Your instructions:
What is needed here is every line of the records that includes "shoulder".

Data:

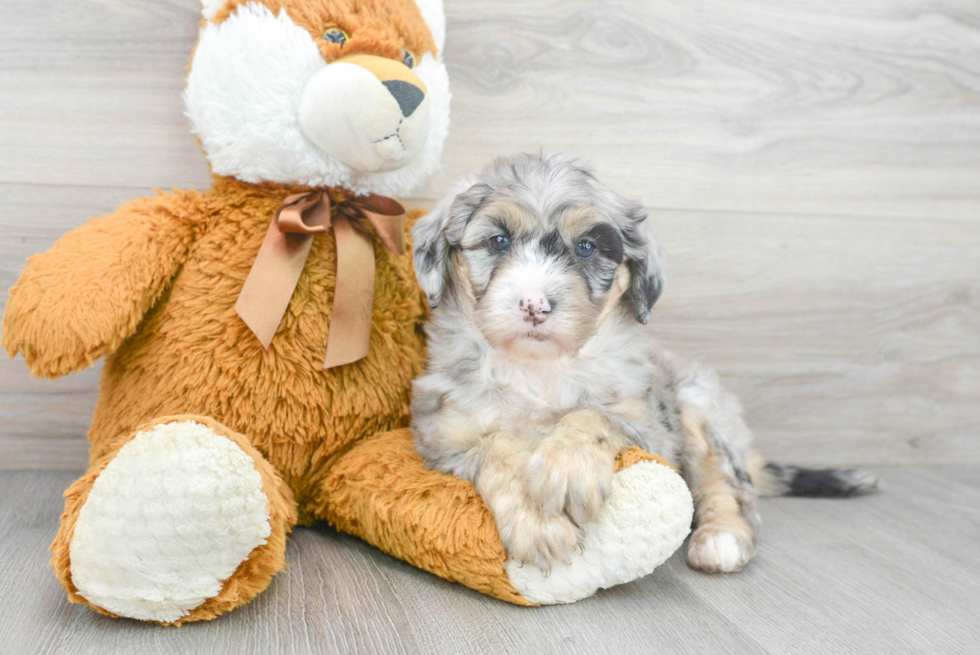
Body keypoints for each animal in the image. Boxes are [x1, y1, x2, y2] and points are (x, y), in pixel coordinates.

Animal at [410, 154, 876, 576]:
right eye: (498, 241)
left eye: (586, 248)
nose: (534, 305)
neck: (540, 369)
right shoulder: (443, 440)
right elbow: (497, 446)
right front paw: (538, 523)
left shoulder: (652, 429)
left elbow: (591, 416)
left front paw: (567, 469)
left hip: (700, 408)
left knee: (728, 487)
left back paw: (720, 539)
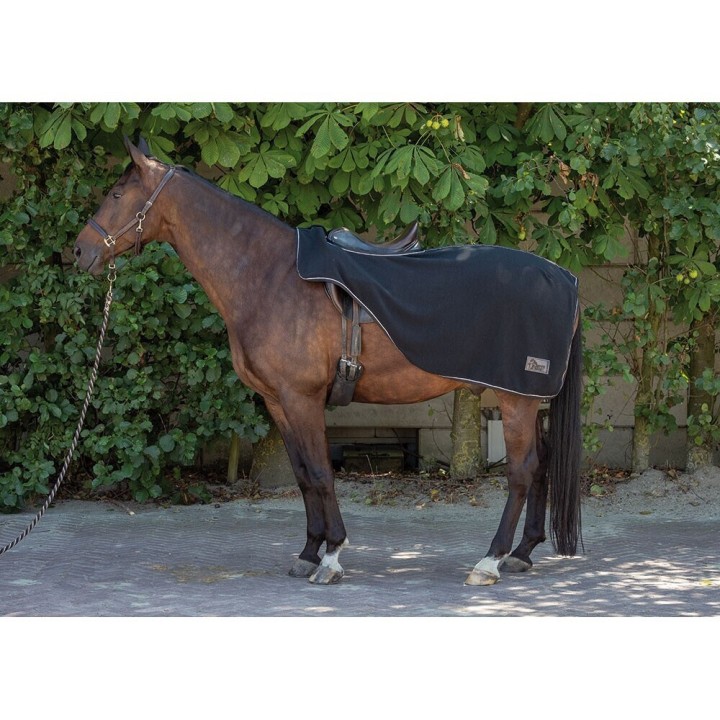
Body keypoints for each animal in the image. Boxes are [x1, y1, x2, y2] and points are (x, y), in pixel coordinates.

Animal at [73, 138, 583, 586]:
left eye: (117, 193)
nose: (79, 251)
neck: (268, 276)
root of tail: (564, 276)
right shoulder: (278, 402)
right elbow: (303, 477)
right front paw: (307, 552)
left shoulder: (302, 398)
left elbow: (321, 473)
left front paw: (332, 556)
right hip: (525, 400)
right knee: (541, 462)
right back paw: (522, 553)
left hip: (516, 399)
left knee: (521, 471)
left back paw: (490, 561)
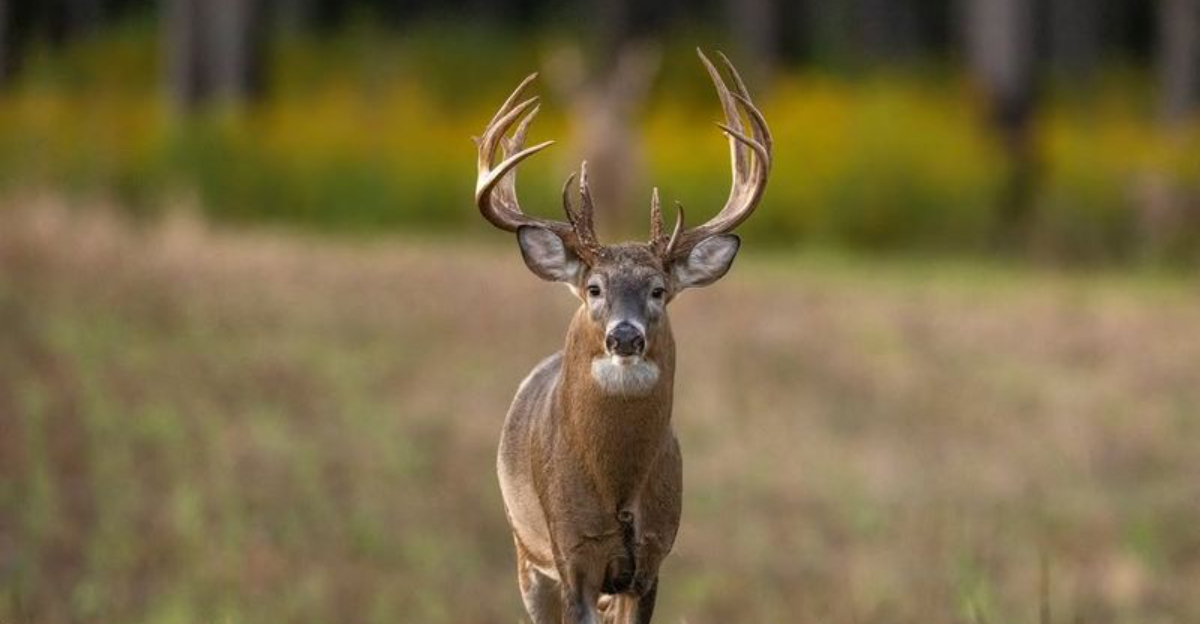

Result for this exercise:
right shoulder: (443, 440)
left shoulder: (652, 429)
right shoulder: (278, 402)
left shoulder: (302, 398)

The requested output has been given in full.